OTHER POPULATIONS REQUIRING SPECIAL CONSIDERATION

Multiple studies suggest that certain groups of patients who experience moderate to severe pain have been undermedicated and not adequately assessed (8, 24, 25). Patients at risk for pain are the following:

  • Minorities

  • Elderly (>70 years old)

  • Children

  • Women

  • Those with a history of substance abuse (alcohol and drug)

  • Those with high anxiety about postoperative problems

  • Those with high expectations for optimal pain management

  • Those with a history of chronic and preoperative pain

  • Those with a high performance score and those who “look healthier”

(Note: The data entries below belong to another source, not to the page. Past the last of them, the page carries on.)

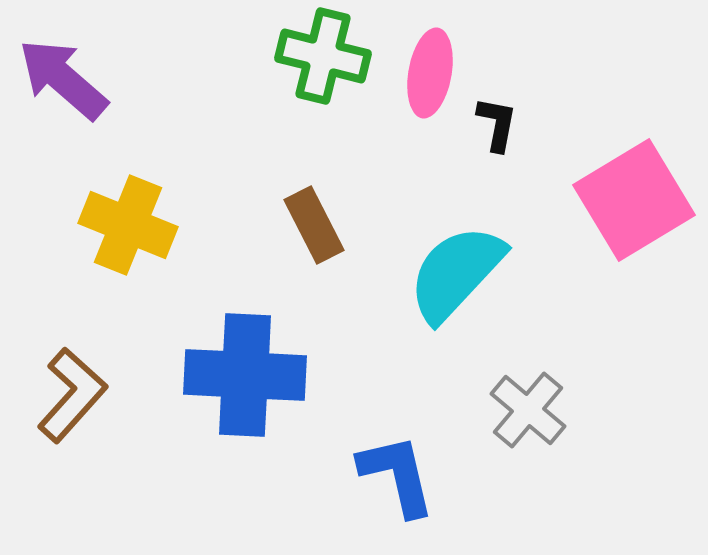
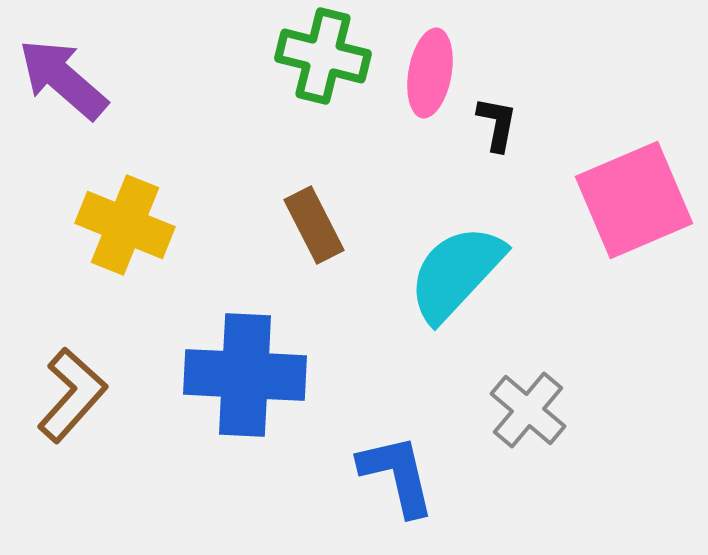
pink square: rotated 8 degrees clockwise
yellow cross: moved 3 px left
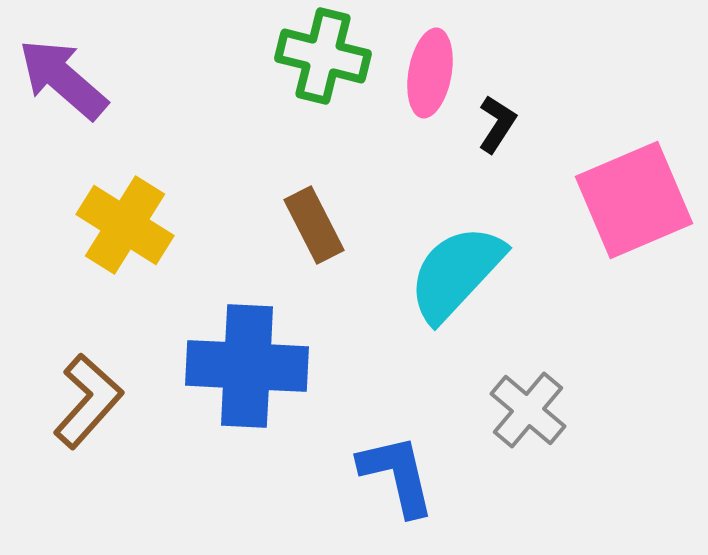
black L-shape: rotated 22 degrees clockwise
yellow cross: rotated 10 degrees clockwise
blue cross: moved 2 px right, 9 px up
brown L-shape: moved 16 px right, 6 px down
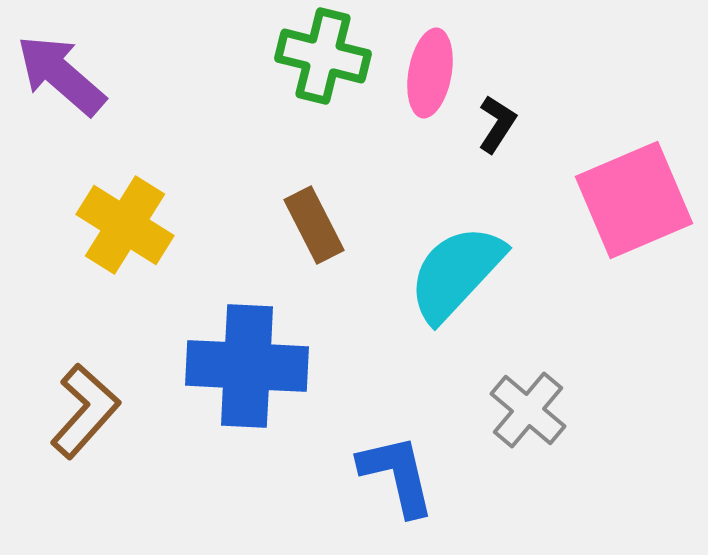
purple arrow: moved 2 px left, 4 px up
brown L-shape: moved 3 px left, 10 px down
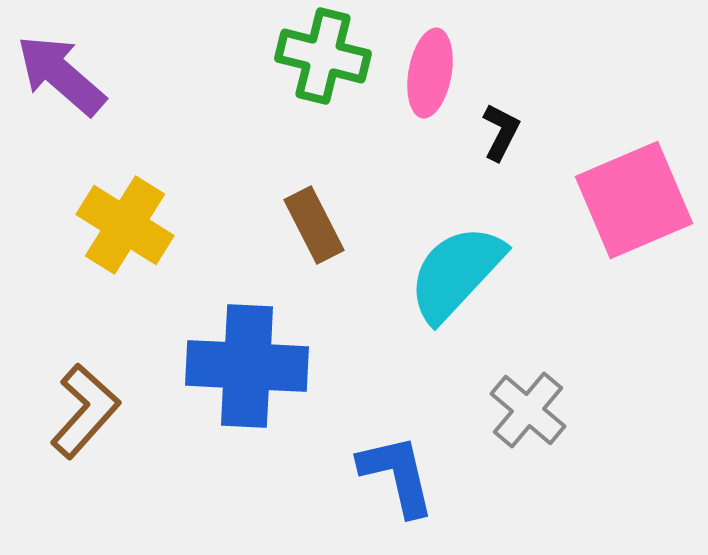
black L-shape: moved 4 px right, 8 px down; rotated 6 degrees counterclockwise
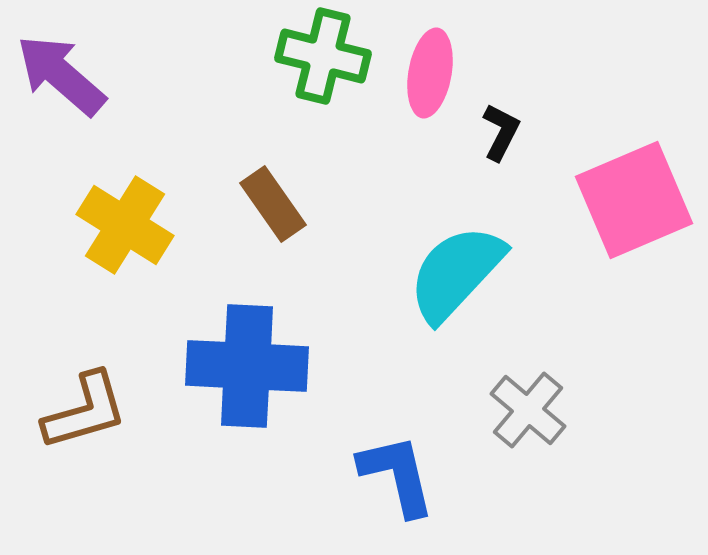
brown rectangle: moved 41 px left, 21 px up; rotated 8 degrees counterclockwise
brown L-shape: rotated 32 degrees clockwise
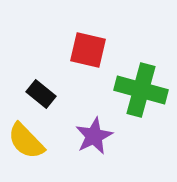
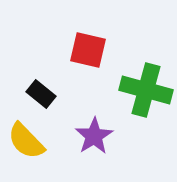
green cross: moved 5 px right
purple star: rotated 6 degrees counterclockwise
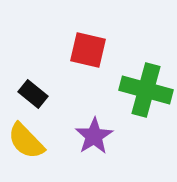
black rectangle: moved 8 px left
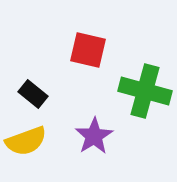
green cross: moved 1 px left, 1 px down
yellow semicircle: rotated 66 degrees counterclockwise
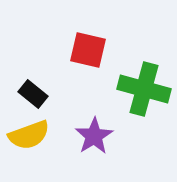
green cross: moved 1 px left, 2 px up
yellow semicircle: moved 3 px right, 6 px up
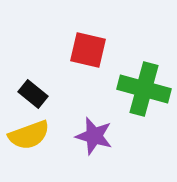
purple star: rotated 24 degrees counterclockwise
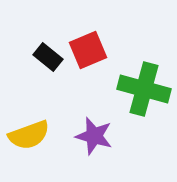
red square: rotated 36 degrees counterclockwise
black rectangle: moved 15 px right, 37 px up
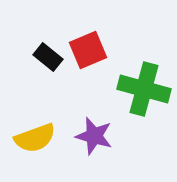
yellow semicircle: moved 6 px right, 3 px down
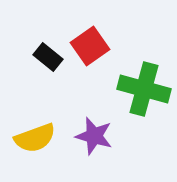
red square: moved 2 px right, 4 px up; rotated 12 degrees counterclockwise
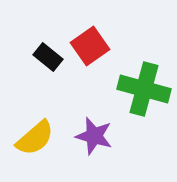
yellow semicircle: rotated 21 degrees counterclockwise
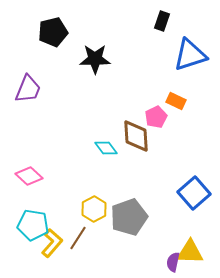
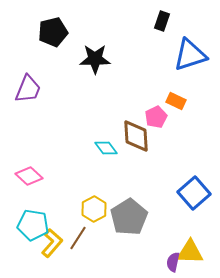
gray pentagon: rotated 12 degrees counterclockwise
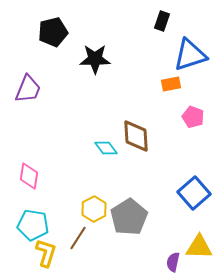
orange rectangle: moved 5 px left, 17 px up; rotated 36 degrees counterclockwise
pink pentagon: moved 37 px right; rotated 25 degrees counterclockwise
pink diamond: rotated 56 degrees clockwise
yellow L-shape: moved 6 px left, 10 px down; rotated 24 degrees counterclockwise
yellow triangle: moved 9 px right, 5 px up
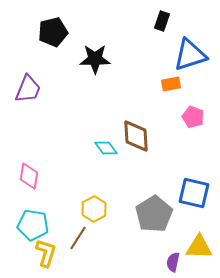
blue square: rotated 36 degrees counterclockwise
gray pentagon: moved 25 px right, 3 px up
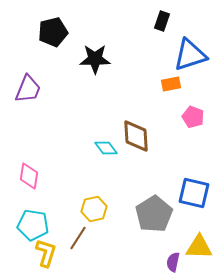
yellow hexagon: rotated 15 degrees clockwise
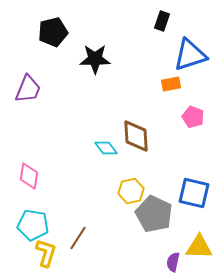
yellow hexagon: moved 37 px right, 18 px up
gray pentagon: rotated 15 degrees counterclockwise
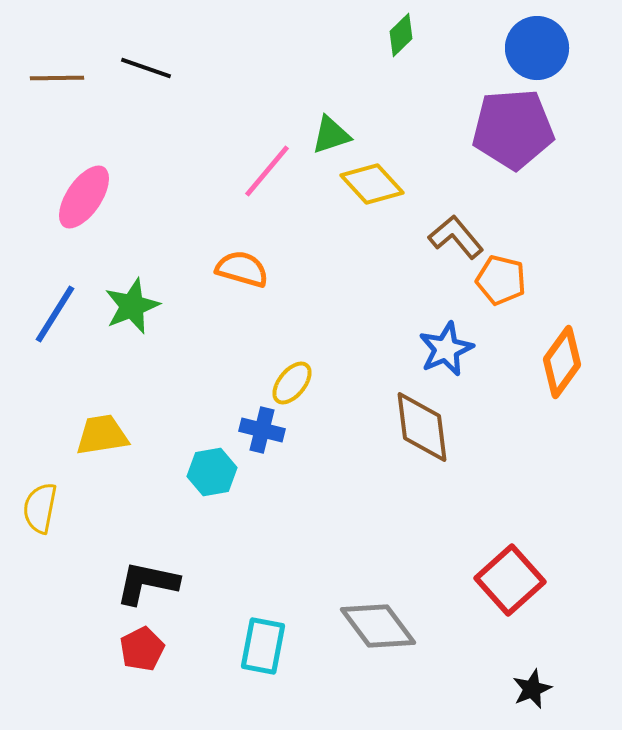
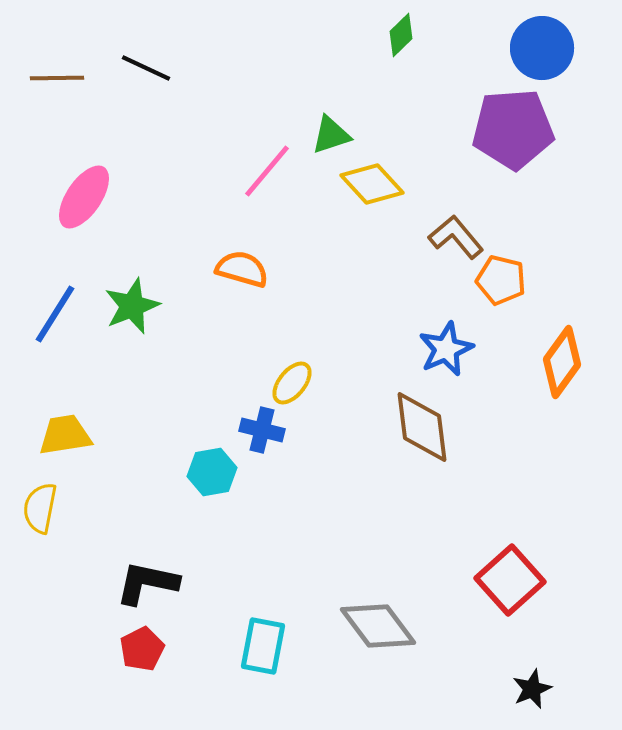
blue circle: moved 5 px right
black line: rotated 6 degrees clockwise
yellow trapezoid: moved 37 px left
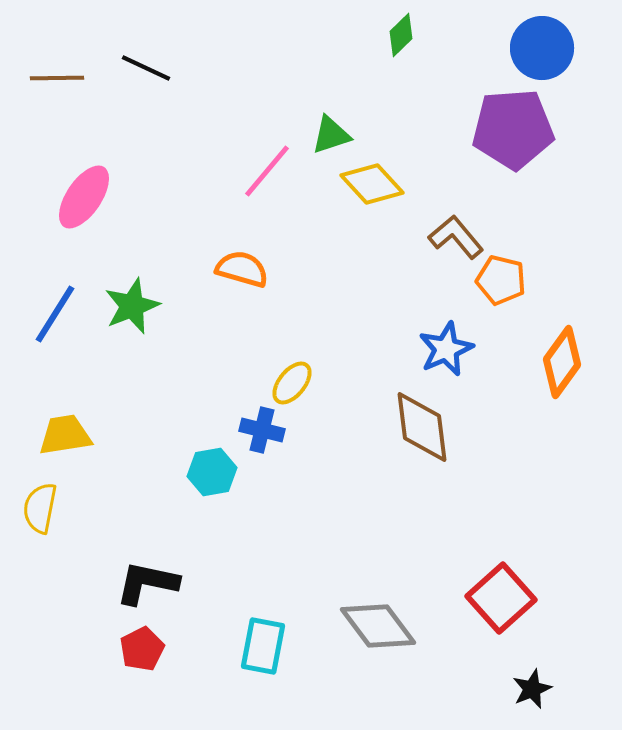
red square: moved 9 px left, 18 px down
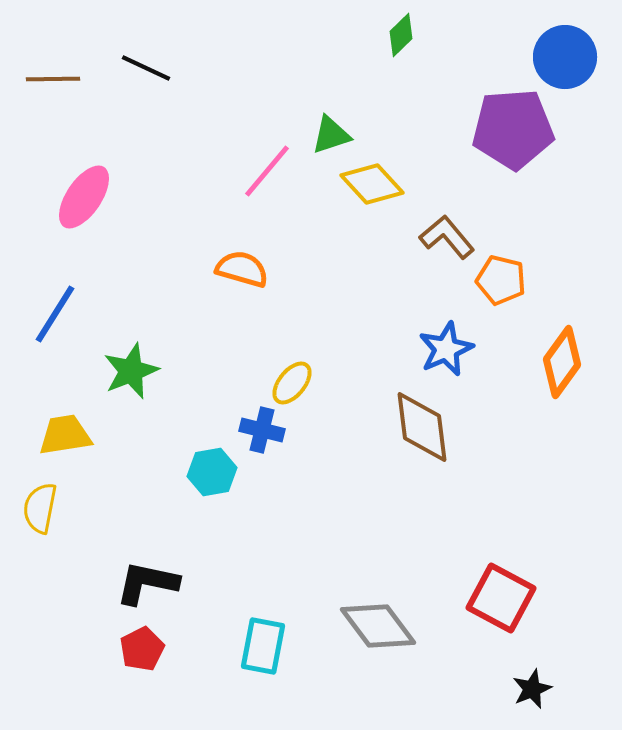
blue circle: moved 23 px right, 9 px down
brown line: moved 4 px left, 1 px down
brown L-shape: moved 9 px left
green star: moved 1 px left, 65 px down
red square: rotated 20 degrees counterclockwise
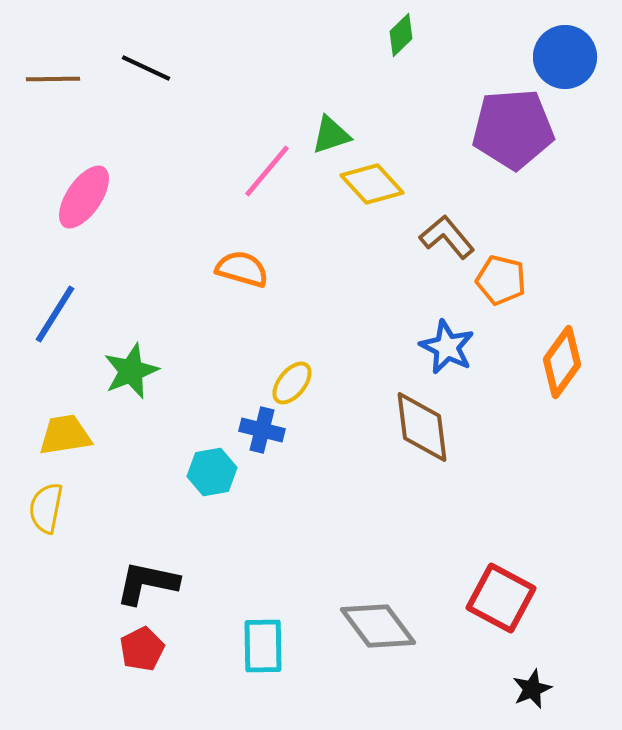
blue star: moved 1 px right, 2 px up; rotated 22 degrees counterclockwise
yellow semicircle: moved 6 px right
cyan rectangle: rotated 12 degrees counterclockwise
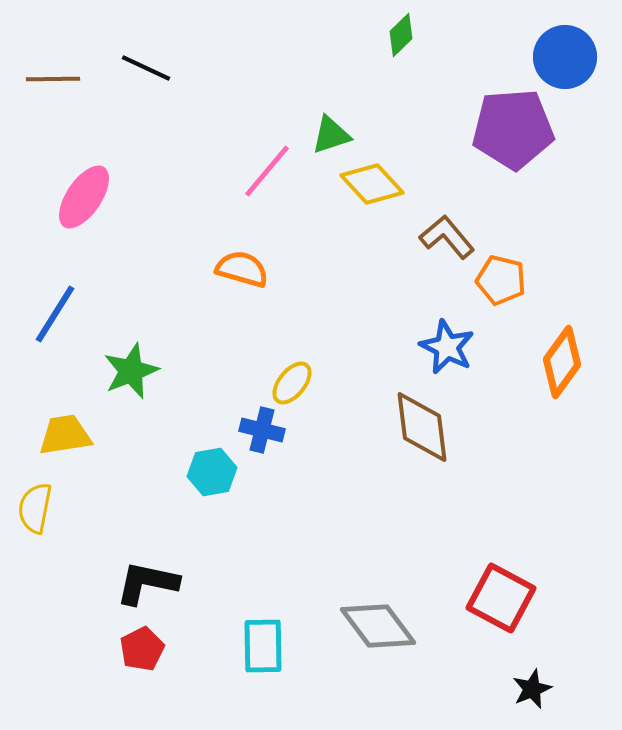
yellow semicircle: moved 11 px left
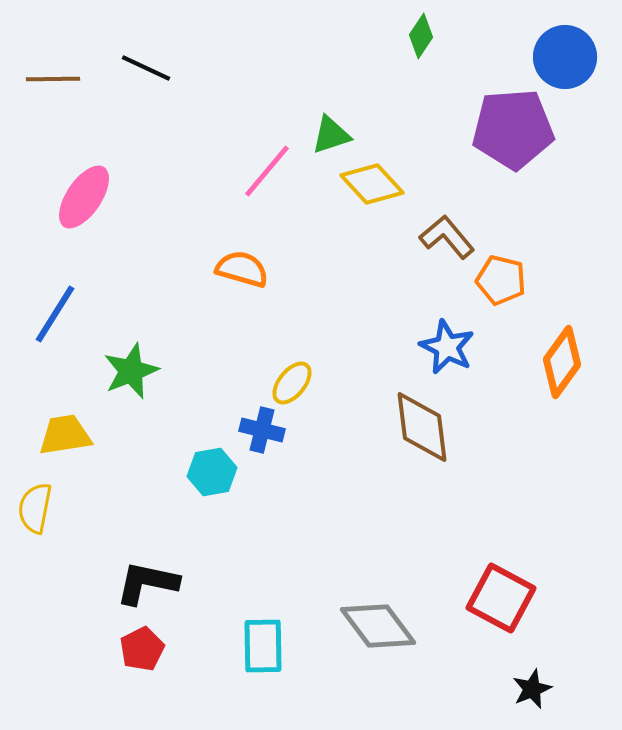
green diamond: moved 20 px right, 1 px down; rotated 12 degrees counterclockwise
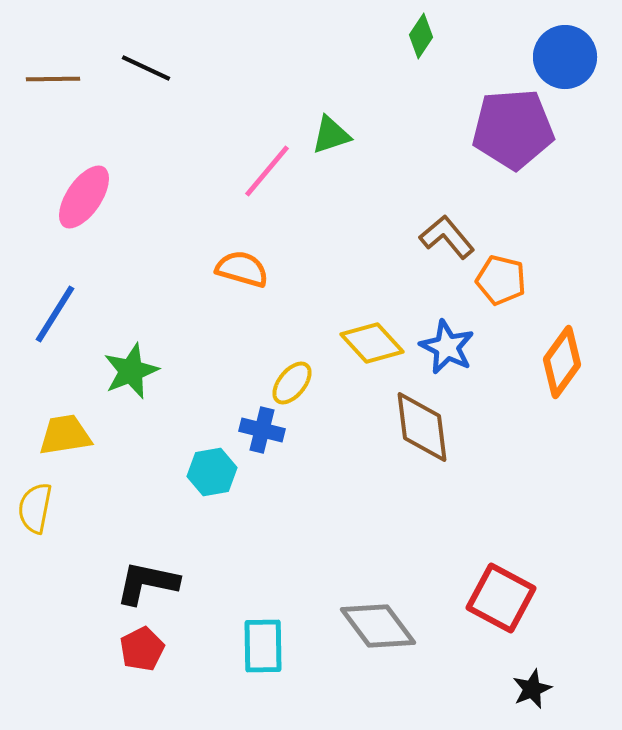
yellow diamond: moved 159 px down
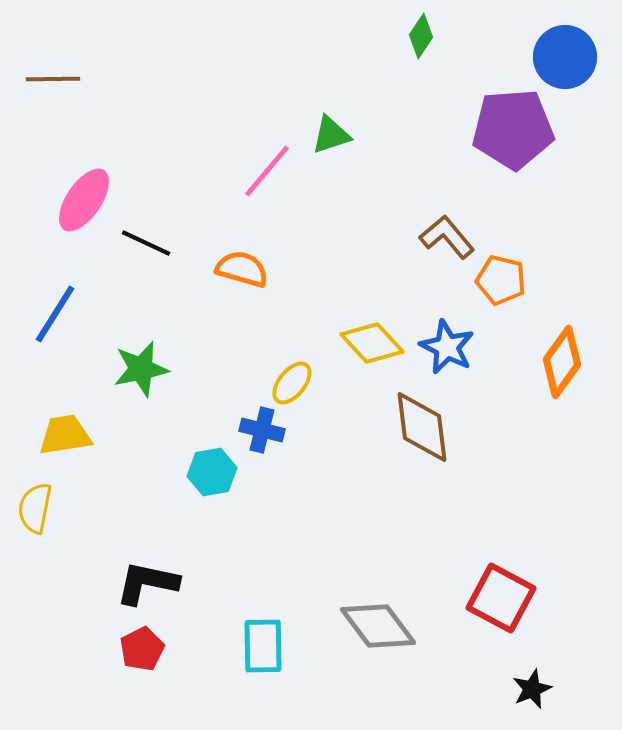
black line: moved 175 px down
pink ellipse: moved 3 px down
green star: moved 10 px right, 2 px up; rotated 10 degrees clockwise
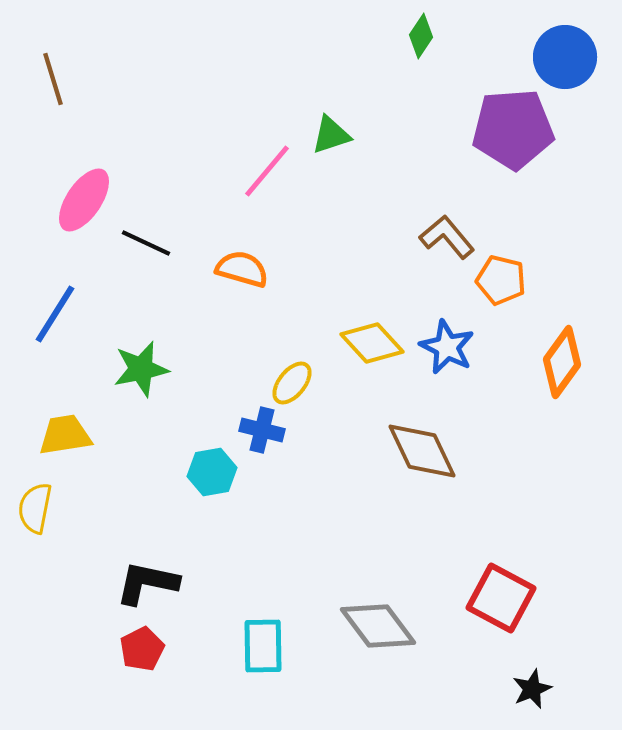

  • Those who experience breakthrough pain

  • Those with bone metastases or neuropathic pain

The literature supports the notion that these groups and others who have been marginalized by society have problems receiving appropriate medications and don't receive adequate pain assessments. Recognition of who's at risk for suboptimal pain management can enhance care and improve communication between clinicians and patients. The health care professional in a diverse society must increase cultural awareness and sensitivity to provide care to persons with different values, beliefs, and customs.

SUMMARY

Acute and chronic pain not properly assessed can result in inadequate pain management outcomes and can negatively affect the physical, emotional, and psychosocial well-being of patients. Pain assessment is the cornerstone to optimal pain management. Using the WILDA approach, incorporating patient concerns and beliefs, can simplify the pain assessment process. The benefits of decreasing pain and suffering are worthwhile for all concerned.